Some would argue the Games were never better than between the wars and others lionise the flickering black-and-white images of the Fifties and Sixties. What I know is far from perfect, far from fixed. British rubs shoulders with foreign, death with glory, friends with fiasco. It is always going to be discussed and argued over, not least because Beijing will throw in another dose of Olympic legend and life. Click on the links to read the original reports from The Times.
50. Paul Elvstrom, a Danish sailor, wins his fourth gold medal in Rome 1960. Obviously, I have a soft spot for repeat winners - but he went on to compete in four more Olympics, bringing his participation to a total of eight summer Games. Only another 16 years for Ben Ainslie then ...
49. Could have made himself a laughing stock by losing the gold medal in dramatic style. But Greg Louganis cracked open his head, got his head together in both senses of the word and still won the gold.
48. Zola Budd. The diminutive Budd tangled with Mary Decker in the women's 3,000metres in Los Angeles 1984 and the event ended in acrimony. Decker tearfully protesting from the inside of the track is about as graphic a demonstration of a shattered Olympic dream as is possible to witness.
47. Cathy Freeman. The iconic moment of Sydney 2000 for the home nation, just as it will be in China if Liu Xiang wins the hurdles, and possibly Tom Daley in London in 2012. What impresses me most is the reaction to winning. Not elation, not surprise, but relief. The pressure on her must have been extraordinary.
46. Montreal 1976. In the gymnastics team competition, Shun Fujimoto, of Japan, breaks his knee in the floor exercise and does not tell his team-mates for fear of affecting their morale. He completes the pommel horse and then the rings, finishing with a triple somersault on to his knee. He climbed the podium to collect his gold medal unaided.
45. Flo-Jo.
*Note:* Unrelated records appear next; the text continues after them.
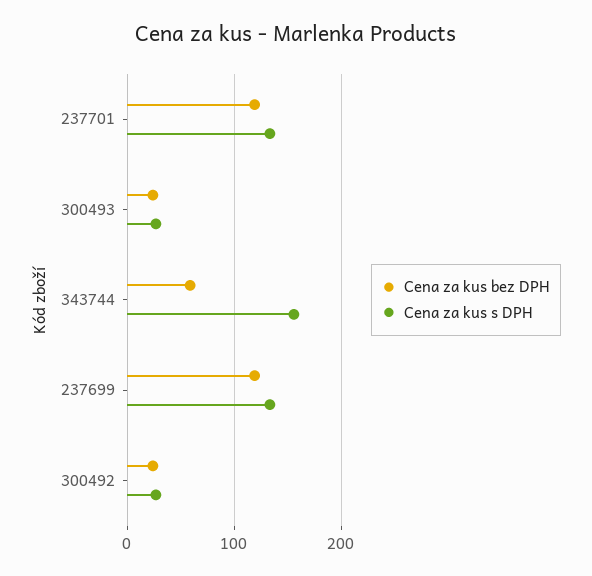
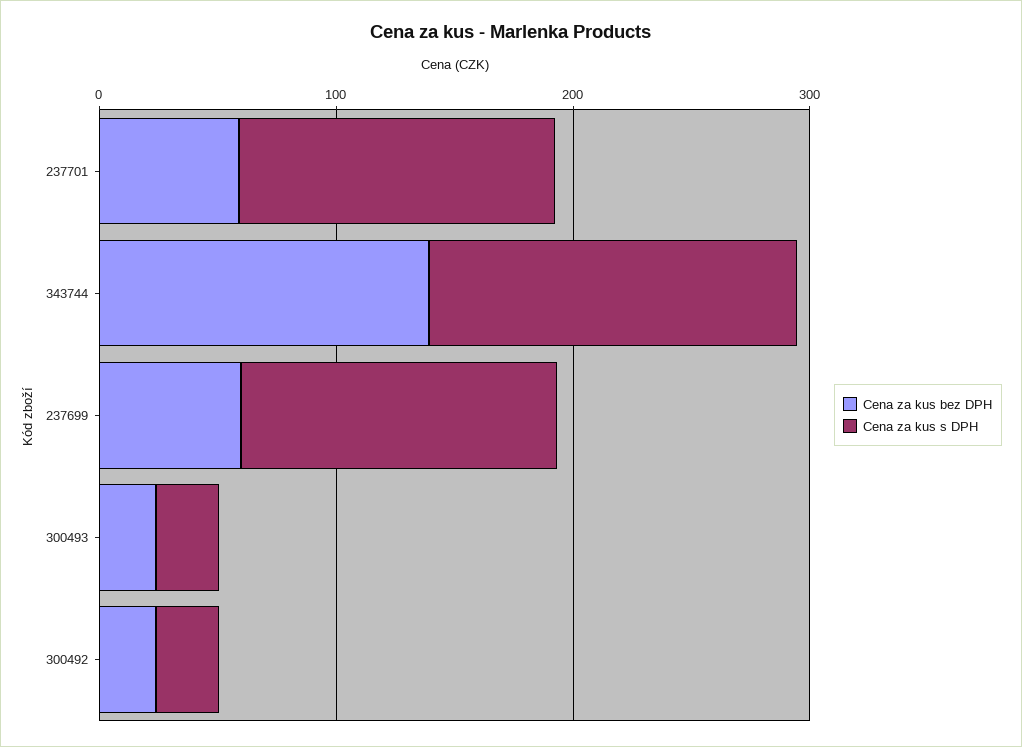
  {
    "Cena za kus bez DPH": {
-     "237701": 120,
+     "237701": 60,
      "300493": 20,
-     "343744": 60,
+     "343744": 140,
-     "237699": 120,
+     "237699": 60,
      "300492": 20
    },
    "Cena za kus s DPH": {
      "237701": 130,
      "300493": 30,
      "343744": 160,
      "237699": 130,
      "300492": 30
    }
  }

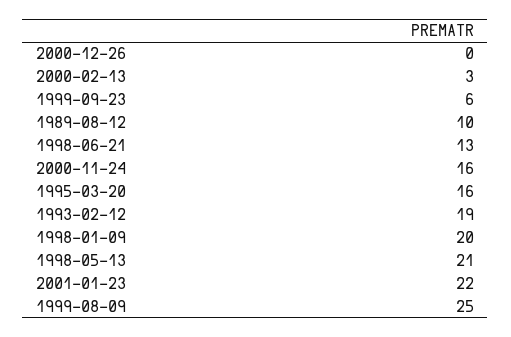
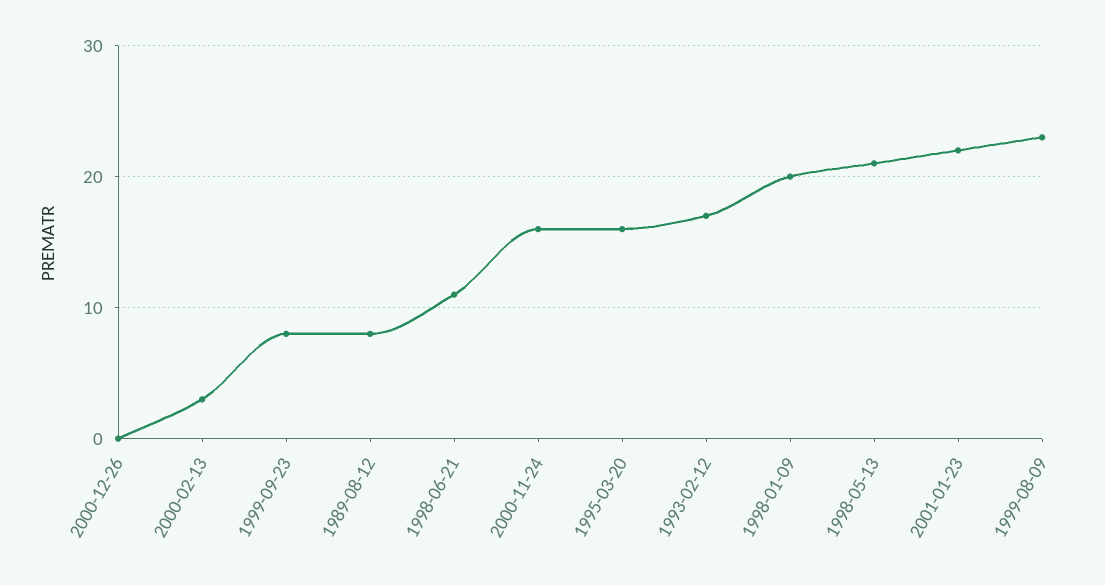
  {
    "2000-12-26": 0,
    "2000-02-13": 3,
-   "1999-09-23": 6,
+   "1999-09-23": 8,
-   "1989-08-12": 10,
+   "1989-08-12": 8,
-   "1998-06-21": 13,
+   "1998-06-21": 11,
    "2000-11-24": 16,
    "1995-03-20": 16,
-   "1993-02-12": 19,
+   "1993-02-12": 17,
    "1998-01-09": 20,
    "1998-05-13": 21,
    "2001-01-23": 22,
-   "1999-08-09": 25
+   "1999-08-09": 23
  }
The nails, the hair and the rumours. Winning the 200metres in Seoul by a country mile and still holding the world record two decades on should either make Florence Griffith Joyner one of the most celebrated athletes of the Olympics, or find her somewhere down the list.
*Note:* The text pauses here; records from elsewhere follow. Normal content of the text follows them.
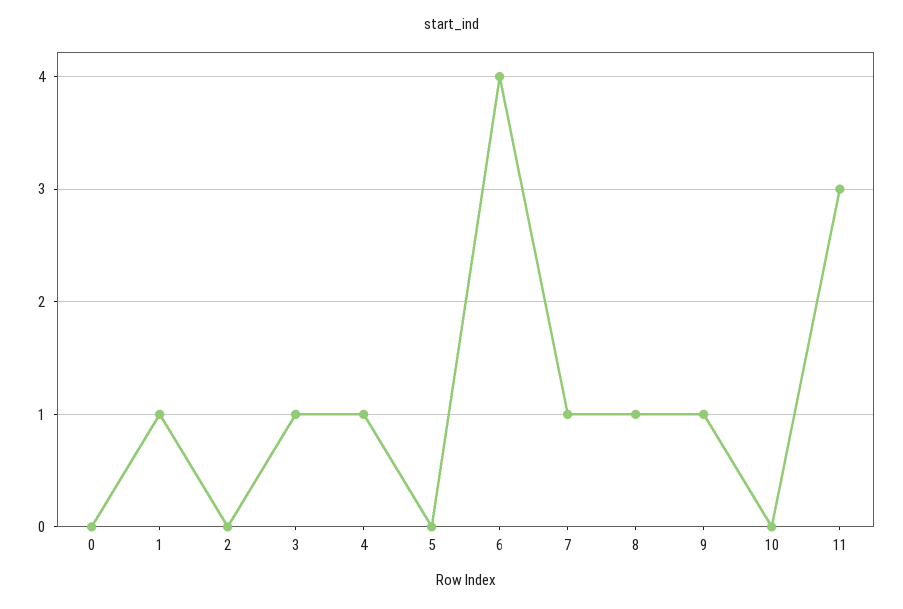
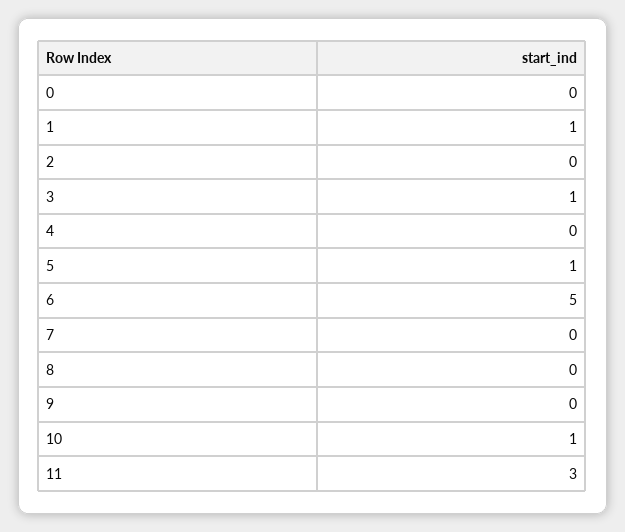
  {
    "0": 0,
    "1": 1,
    "2": 0,
    "3": 1,
-   "4": 1,
+   "4": 0,
-   "5": 0,
+   "5": 1,
-   "6": 4,
+   "6": 5,
-   "7": 1,
+   "7": 0,
-   "8": 1,
+   "8": 0,
-   "9": 1,
+   "9": 0,
-   "10": 0,
+   "10": 1,
    "11": 3
  }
44. Sydney 2000. Just as Jane Saville entered the Olympic Stadium for the last lap in the women's 20km walk, the Australian was disqualified for a rules violation. Asked if she needed anything, she replied “a gun to shoot myself”. A reminder of just how narrow the line between heroism and disaster can be. She was 600metres from the finish line.
43. 1968, Long jump. Bob Beamon took the event into a whole new sphere by breaking the previous record by almost two feet. It is still the Olympic record and the second-longest jump in history.
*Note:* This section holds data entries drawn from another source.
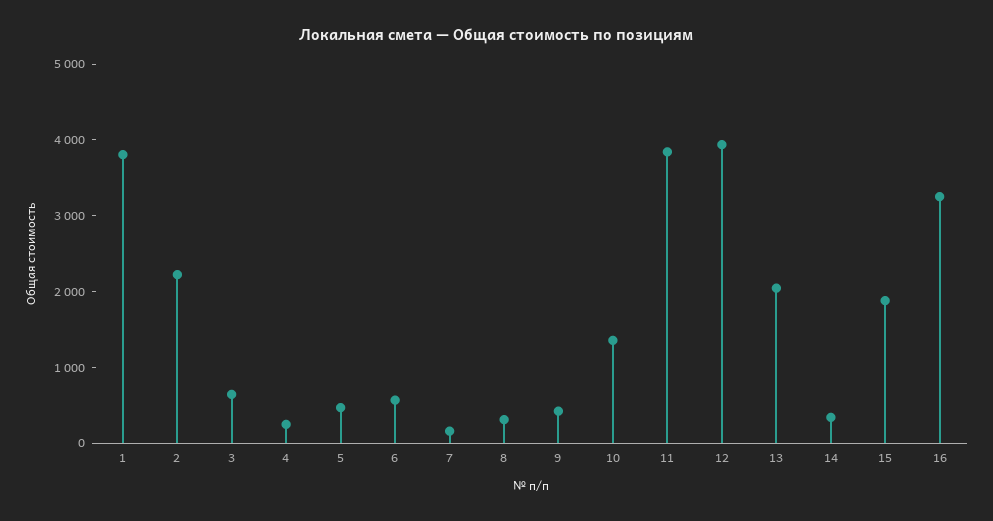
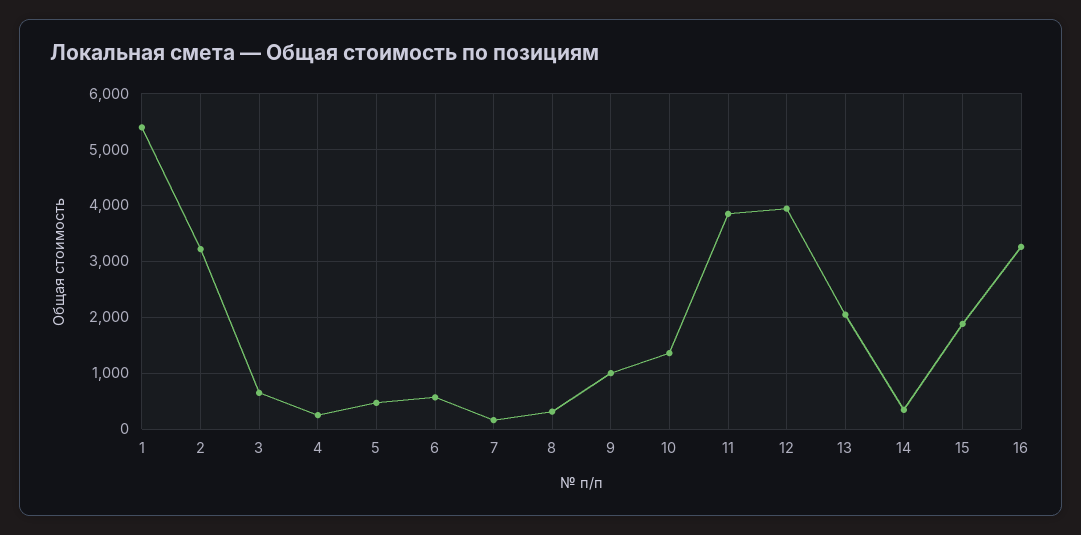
  {
-   "1": 3800,
+   "1": 5400,
-   "2": 2200,
+   "2": 3200,
    "3": 600,
    "4": 200,
    "5": 400,
    "6": 600,
    "7": 200,
    "8": 400,
-   "9": 400,
+   "9": 1000,
    "10": 1400,
    "11": 3800,
    "12": 4000,
    "13": 2000,
    "14": 400,
    "15": 1800,
    "16": 3200
  }

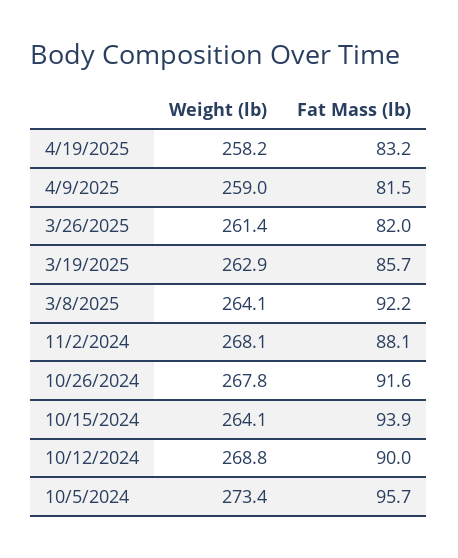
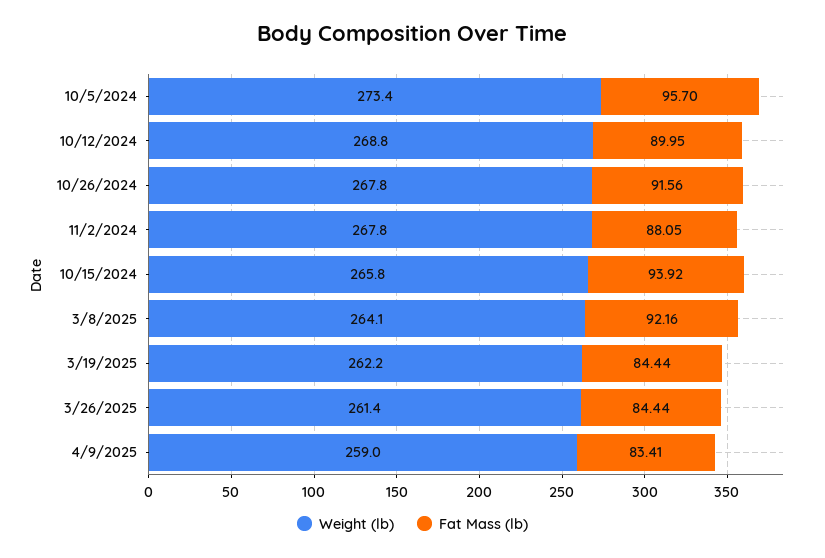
  {
    "Weight (lb)": {
-     "4/19/2025": 258.2,
      "4/9/2025": 259,
      "3/26/2025": 261.4,
-     "3/19/2025": 262.9,
+     "3/19/2025": 262.2,
      "3/8/2025": 264.1,
-     "11/2/2024": 268.1,
+     "11/2/2024": 267.8,
      "10/26/2024": 267.8,
-     "10/15/2024": 264.1,
+     "10/15/2024": 265.8,
      "10/12/2024": 268.8,
      "10/5/2024": 273.4
    },
    "Fat Mass (lb)": {
-     "4/19/2025": 83.2,
-     "4/9/2025": 81.5,
+     "4/9/2025": 83.41,
-     "3/26/2025": 82,
+     "3/26/2025": 84.44,
-     "3/19/2025": 85.7,
+     "3/19/2025": 84.44,
      "3/8/2025": 92.16,
      "11/2/2024": 88.05,
      "10/26/2024": 91.56,
      "10/15/2024": 93.92,
      "10/12/2024": 89.95,
      "10/5/2024": 95.7
    }
  }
42. Alexander Karelin. “The Russian bear” was the undisputed legend of Greco-Roman wrestling for three Olympics, winning gold medals in 1988, 1992 and 1996. Undefeated in any competition for 12 consecutive years, his first loss came in the Olympic final in Sydney, where he finished his career with a silver.
41. I'm too young to remember Muhammad Ali in the ring at his best. But to hear a generation of Olympians greet him with an awestruck “Aliii!” when he lit the flame in the 1996 opening ceremony was spine-tingling. No other Olympic champion commands such respect.